We want to take a sentence with $k$ words and assign a probability to it - this lets us rank alternatives.

$$ P(w_1, w_2, ..., w_k) = \text{Probability of encountering sentence } w_1w_2...w_k $$

This is useful in several applications:

• machine translations
  • e.g. $P(\text{"High winds expected"}) > P(\text{"Large winds expected"})$
• spell checker not fooled by homophones
  • e.g. $P(\text{"Waterloo is a great city"}) > P(\text{"Waterloo is a grate city"})$
• speech recognition
  • e.g. $P(\text{"I saw a van"}) > P(\text{"Eyes awe of an"})$

Note for $P(w_1, w_2, ..., w_k)$, we can apply chain rule for multiplication:

$$ \begin{align*} P(w_1, ...,w_k) &= P(w_1) \cdot P(w_2, ..., w_k | w_1) \\ &= P(w_1) \cdot P(w_2 | w_1) \cdot ... \cdot P(w_k | w_1, w_2, ..., w_k) \end{align*} $$

However, using this approach directly will take a massive number of passes - very inefficient (intractable).

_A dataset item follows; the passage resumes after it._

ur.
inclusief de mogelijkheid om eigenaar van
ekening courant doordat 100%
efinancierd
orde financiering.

Instead, we use the idea of an N-gram, i.e. that the probability of the next work only depends on the previous N-1 words, i.e. based on the idea that $P(w_k | w_1, w_2, ..., w_{k-1}) \approx P(w_{k-(N-1)}, ... w_{k-1})$.

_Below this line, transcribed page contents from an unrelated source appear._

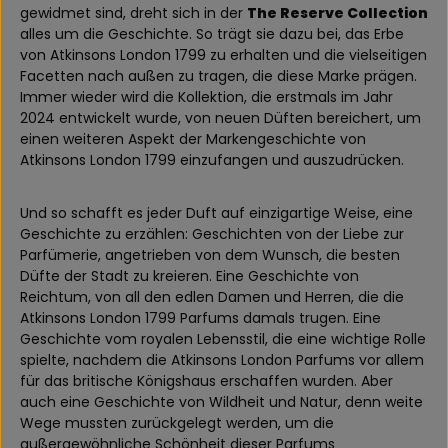
gewidmet sind, dreht sich in der
The Reserve Collection
alles um die Geschichte. So trägt sie dazu bei, das Erbe
von Atkinsons London 1799 zu erhalten und die vielseitigen
Facetten nach außen zu tragen, die diese Marke prägen.
Immer wieder wird die Kollektion, die erstmals im Jahr
2024 entwickelt wurde, von neuen Düften bereichert, um
einen weiteren Aspekt der Markengeschichte von
Atkinsons London 1799 einzufangen und auszudrücken.
Und so schafft es jeder Duft auf einzigartige Weise, eine
Geschichte zu erzählen: Geschichten von der Liebe zur
Parfümerie, angetrieben von dem Wunsch, die besten
Düfte der Stadt zu kreieren. Eine Geschichte von
Reichtum, von all den edlen Damen und Herren, die die
Atkinsons London 1799 Parfums damals trugen. Eine
Geschichte vom royalen Lebensstil, die eine wichtige Rolle
spielte, nachdem die Atkinsons London Parfums vor allem
für das britische Königshaus erschaffen wurden. Aber
auch eine Geschichte von Wildheit und Natur, denn weite
Wege mussten zurückgelegt werden, um die
außergewöhnliche Schönheit dieser Parfums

• e.g. $N = 1 \implies P(w_1, w_2, ...,) = P(w_1) P(w_2) ... P(w_k)$ (i.e. assume independent words)
• e.g. $N = 2 \implies P(w_1, w_2, ...,) = P(w_1) \cdot P(w_2 | w_1) ... P(w_k | w_{k-1})$ (consider previous word)
• e.g. Google uses N-grams for making suggestions (N is small)

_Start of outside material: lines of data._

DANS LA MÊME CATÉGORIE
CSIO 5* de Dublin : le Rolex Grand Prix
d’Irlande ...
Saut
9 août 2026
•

The individual N-gram probabilities can be calculated with Hadoop (you have done this before!). Usually, don’t go above 5-grams.

e.g. Calculating bigrams:

With this naïve model, sentences which have never occurred have 0 probability of occurring (i.e. a single unusual word turns a sentence impossible). Thus, we remove 0 probabilities to “smooth” the probability distributions.